PATH TO A SUSTAINABLE EARTH
After the Big Bang, matter forms first galaxies. After its initial expansion, the universe cooled sufficiently to allow the formation of subatomic particles, and later atoms. These primordial elements—mostly hydrogen, with some helium and lithium—later coalesced through gravity, forming early stars and galaxies. Astronomers observe the gravitational effects of an unknown dark matter surrounding galaxies. Most of the gravitational potential in the universe seems to be in this form, and the Big Bang models and various observations indicate that this excess gravitational potential is not created by normal atoms. In addition, measurements of the redshifts of supernovae indicate that the expansion of the universe is accelerating, an observation attributed to an unexplained phenomenon known as dark energy.
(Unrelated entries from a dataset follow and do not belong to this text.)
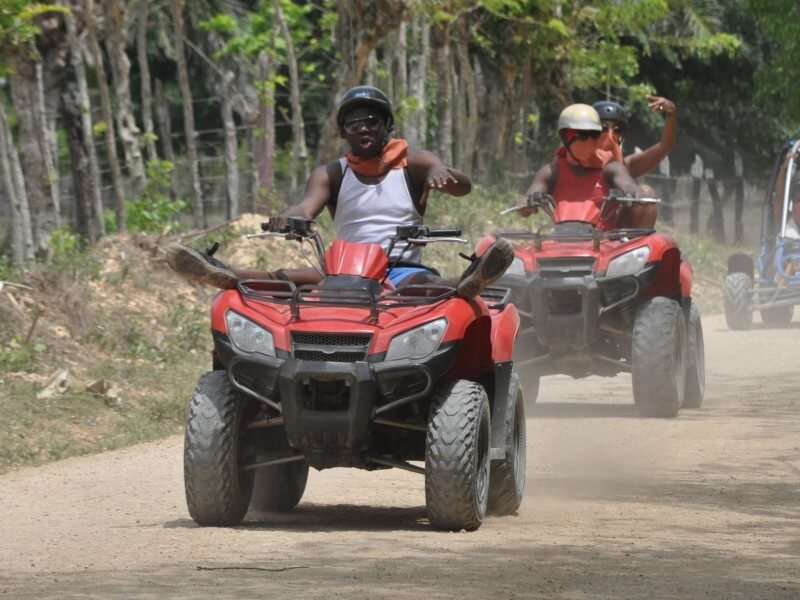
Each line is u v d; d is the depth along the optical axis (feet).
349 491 70.95
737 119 318.04
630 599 43.45
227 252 151.33
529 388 104.32
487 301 65.36
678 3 253.65
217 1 255.70
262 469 63.57
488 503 62.28
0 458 83.61
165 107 250.37
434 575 47.26
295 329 57.36
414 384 57.36
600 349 103.71
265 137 206.28
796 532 56.54
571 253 98.12
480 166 268.41
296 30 245.86
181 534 56.80
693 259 235.40
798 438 86.02
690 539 54.95
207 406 58.13
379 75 208.23
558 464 78.23
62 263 129.39
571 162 104.17
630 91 271.28
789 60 229.66
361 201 64.23
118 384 106.01
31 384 99.96
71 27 171.53
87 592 44.83
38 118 151.02
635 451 82.07
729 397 109.91
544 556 50.98
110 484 74.69
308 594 43.88
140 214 172.24
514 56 249.96
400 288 59.52
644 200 98.58
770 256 177.99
Within galaxies, the stars have their own life cycles, Clouds of Hydrogen in the galaxies collapse and spin up until fusion is ignited to form the sun. Debry is the spinning disk accrete driven by gravity, until they are pulled spherical and form planets. The star fusion reaction uses up its fusion fuel and creates heavier elements. Eventually it collapses leading to black holes, neutron stars and supernovae depending on size.
The earth forms with "tectonic plates" of crust floating on a molten core. On earth, a massive collision with a meteor creates the moon. Around 200M years ago, land masses were merged to form "Pangea".
Periods of stable oceans leads to erosion of the land mass and the deposition of a layer of sandstone. As the plates move, uplift changes the oceans and different layers are formed. These layers can be clearly seen in the Grand Canyon, Zion and the parks of the Grand Staircase covering the time from 500M to 50M years ago.
The corpses of life in the oceans also created layers of carbon containing material that converted to layers of limestone. Under particular circumstances oil was formed from 400M to 300M years ago.
The most famous meteor impact was 66M years ago that ended the dinosaurs and formed the K-T boundary.
The layers are often modified by pressure from subsequent layers, mountain building and volcanic activity occur primarily at the junctions between plates.
Throughput most of time, earth has had more carbon dioxide than today and hence significantly hotter than today. The peak occurred around 100M years ago at 10C hotter, no ice caps, and sea levels 70 meters higher than today.
As the continents moved to todays locations, ice caps have formed and the earth has cooled.
The distance of the earth to the sun changes roughly every 100K year (Milkantivitch) cycles, and these have led to 4 ice ages over the last 400K years.
In the last 100 years, human use of half the available fossil fuels has started to change the climate, and has forced a fundamental change in the way we live on the planet.